Ecco cosa dice la grande "portatrice di etica" di via Solferino: “Il militare aveva anche un profilo su Facebook. L'ultimo messaggio lasciato sulla sua bacheca è dell'8 luglio 2009 alle 19.45, in cui scriveva «La guerra è uno sporco lavoro, ma qualcuno dovrà pur farla...». Nel suo profilo, Di Lisio, che ha 38 «amici», dice di essere nato il 15 maggio 1984, si definisce single in cerca di amicizia e di una relazione. Il suo orientamento politico è definito «troppo di destra». Il suo datore di lavoro è indicato come la Brigata Paracadutisti Folgore.
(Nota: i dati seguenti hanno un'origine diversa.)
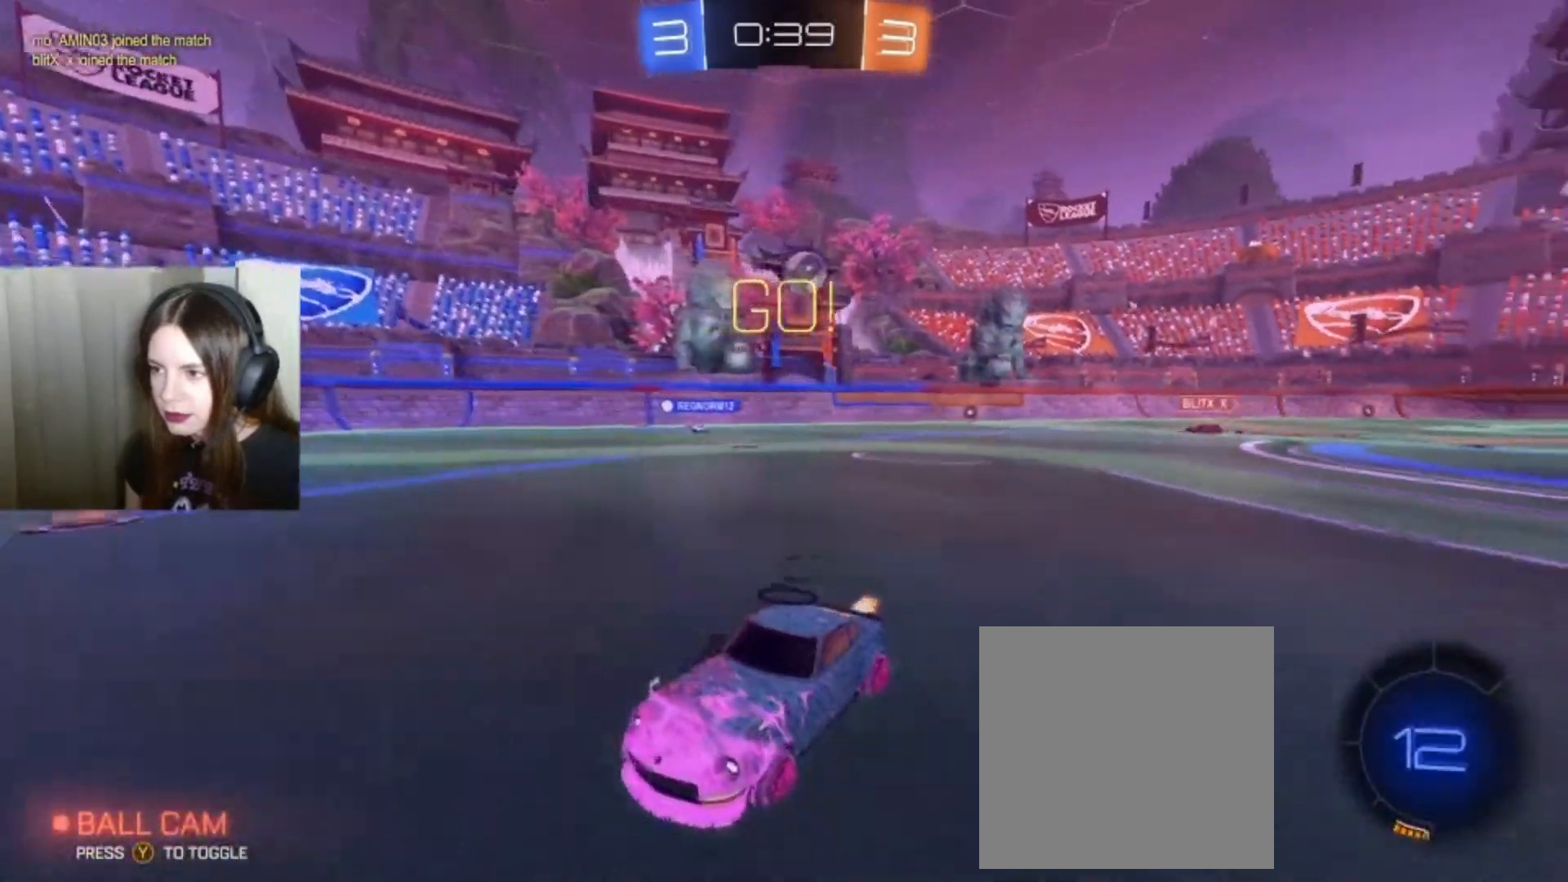
{"buttons": ["R2"], "left_stick": "right", "right_stick": "center", "events": [[233, "left_stick", "left"], [400, "left_stick", "center"], [467, "left_stick", "right"], [500, "R2", "down"]]}
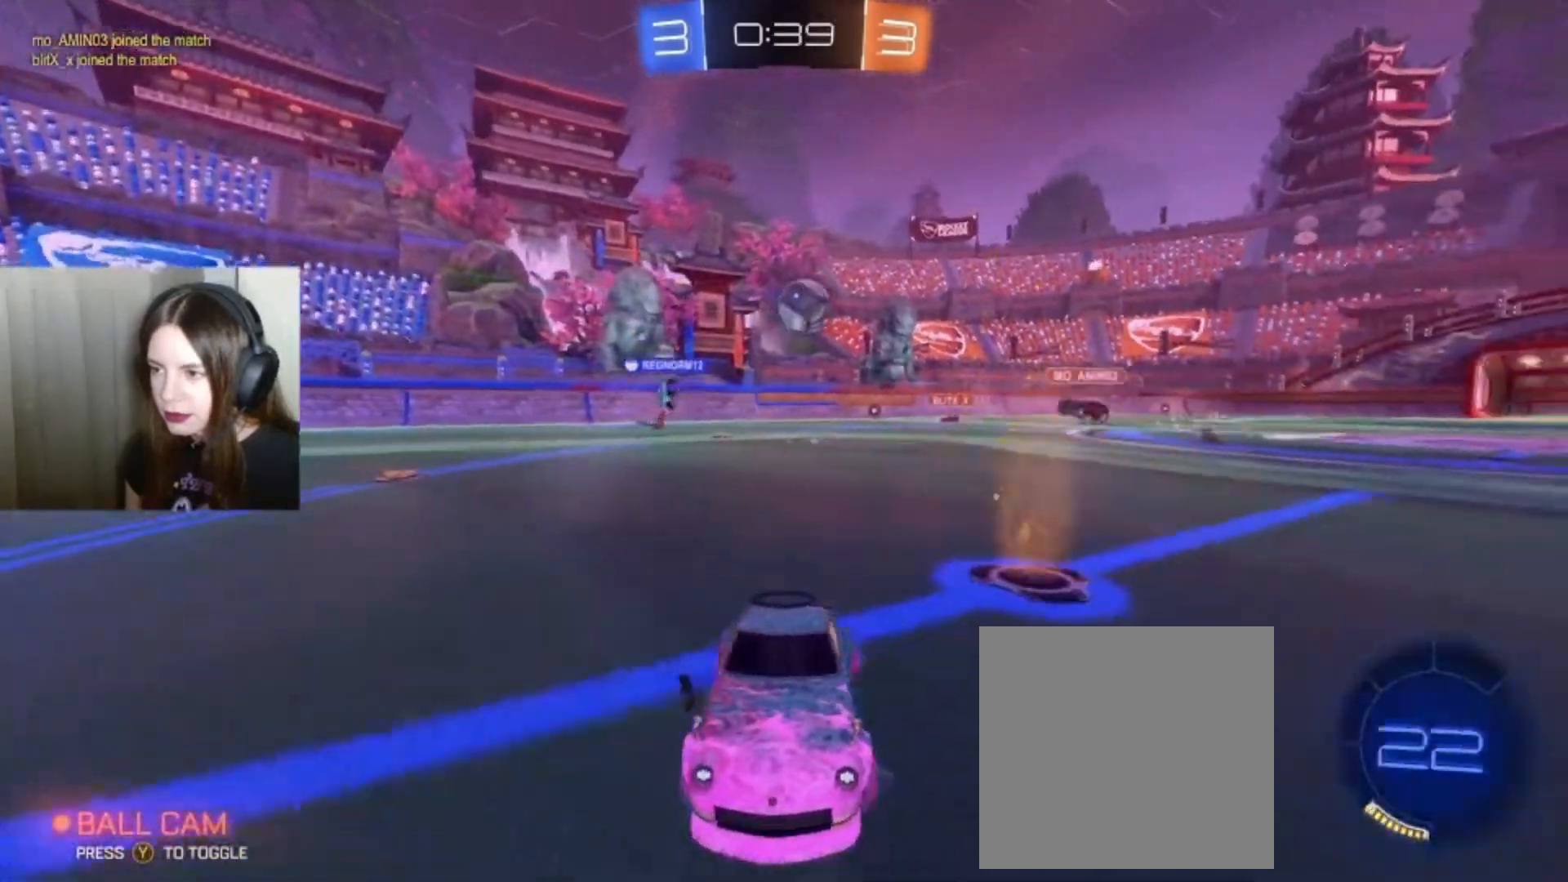
{"buttons": ["R2"], "left_stick": "right", "right_stick": "center", "events": []}
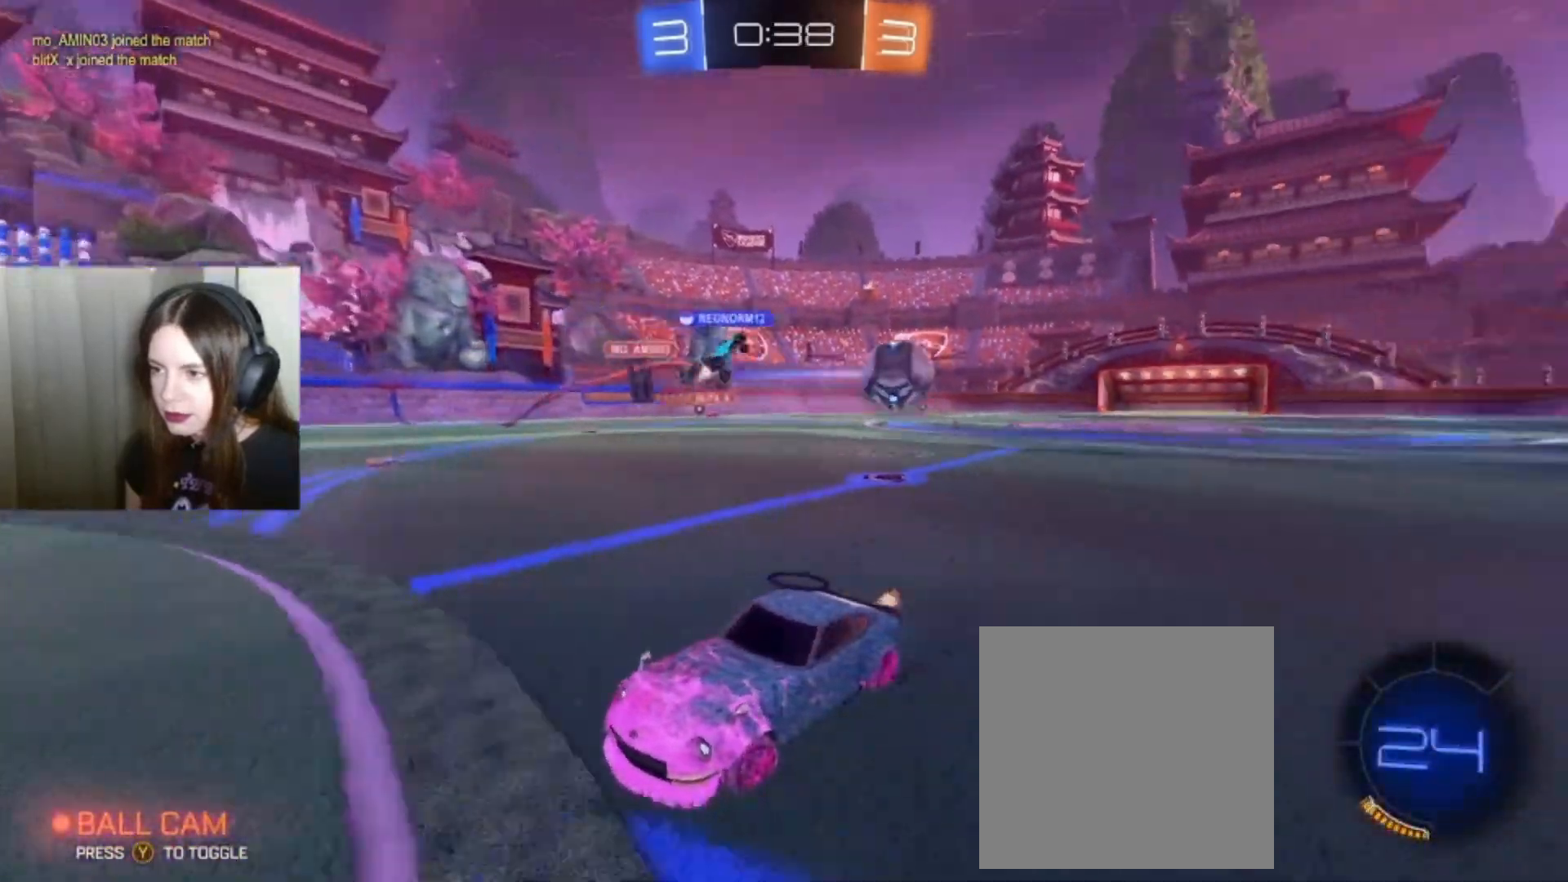
{"buttons": ["Y", "R2"], "left_stick": "left", "right_stick": "center", "events": [[233, "left_stick", "left"], [433, "Y", "down"]]}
Di Lisio è iscritto anche ad alcuni gruppi, tra i quali «bar aperti dopo le 21 a Legnago», «Facciamo chiudere il gruppo "picchiamo i cani"», «Sono di Campobasso!!», «Quelli delle Coste di Oratino... e dintorni», «Oratinesi Nel Mondo». Ci sono anche diversi brani musicali dei Metallica. Il 25 giugno 2009, alle 9.07, Alessandro scriveva «Mancano soltanto tre mesi di guerra... solo tre mesi»”. Ma che schifo è questo! Sbattere su un giornale le osservazioni personali di un ragazzi che trovava in Facbook uno sfogo, un modi di comunicare in ogni istante della sua poca vita le sue minime emozioni rubate da un giornale che crede di essere il Massimo!


Uno "sporco lavoro"


Perché i giornalisti non fanno il loro mestiere come una volta andando sul posto, conoscendo la gente? Invece, si collegano a Internet e "fanno" gli articoli di pessimo livello e di pessimo gusto. Ovviamente, se il giornalista che scrive è un fascista (cosa che non si trova sul 90% dei giornali e delle televisioni italiani), utilizzerà dei termini come Dio, Patria e Famiglia, se è un comunista (cioè quello alla page), si rifarà alla sporca guerra del Vietnam e allo "sporco lavoro" dell’Afghanistan. C'è tanta disoccupazione nel Sud e nel Molise. Assumete qualche corrispondente in più, brutti porci capitalisti, avrebbero detto i comunisti, oppure non parlate affatto se non conoscete le gente e rifiutate lo spirito che anima troppi pochi giovani tacciati solo di essere dei deficienti di destra.

Il Molise, in Afghanistan come in Belgio nelle miniere

Lo "sporco lavoro" di Alessandro non si distacca molto da quello dell'altretanto "sporco lavoro" dei suoi “antenati”: quelle migliaia e migliaia di molisani che andarono in Francia, in Belgio, in Germania, negli Stati Uniti, in Canada, in Australia. Morirono a migliaia, ma nessuno lo sa. I molisani, anche se presi a pesci in faccia non si lamentano mai. Perché mai questo ragazzo molisano deve staccarsi dalla tradizione molisana di “gente capace e gentile”, di “gente che vive per l’altra gente”? Il popolo molisano non si merita di essere trattato come una bestia da soma che, quando serve, trasporta l’acqua con le orecchie e quando non è più utile alla causa delle persone oneste e civile di un Italia vacanziera, di Capalbio e abbronzata da fare invidia a Obama, viene offesa, calpestata e derisa. Dopo aver gettato il fango sul Molise, adesso, questi personaggi, in primo luogo quelli de "Il Corriere", stanno aspettando sulla riva del fiume, con ansia, che passi la bara trasportata da un C130 listato a lutto: destinazione Campobasso.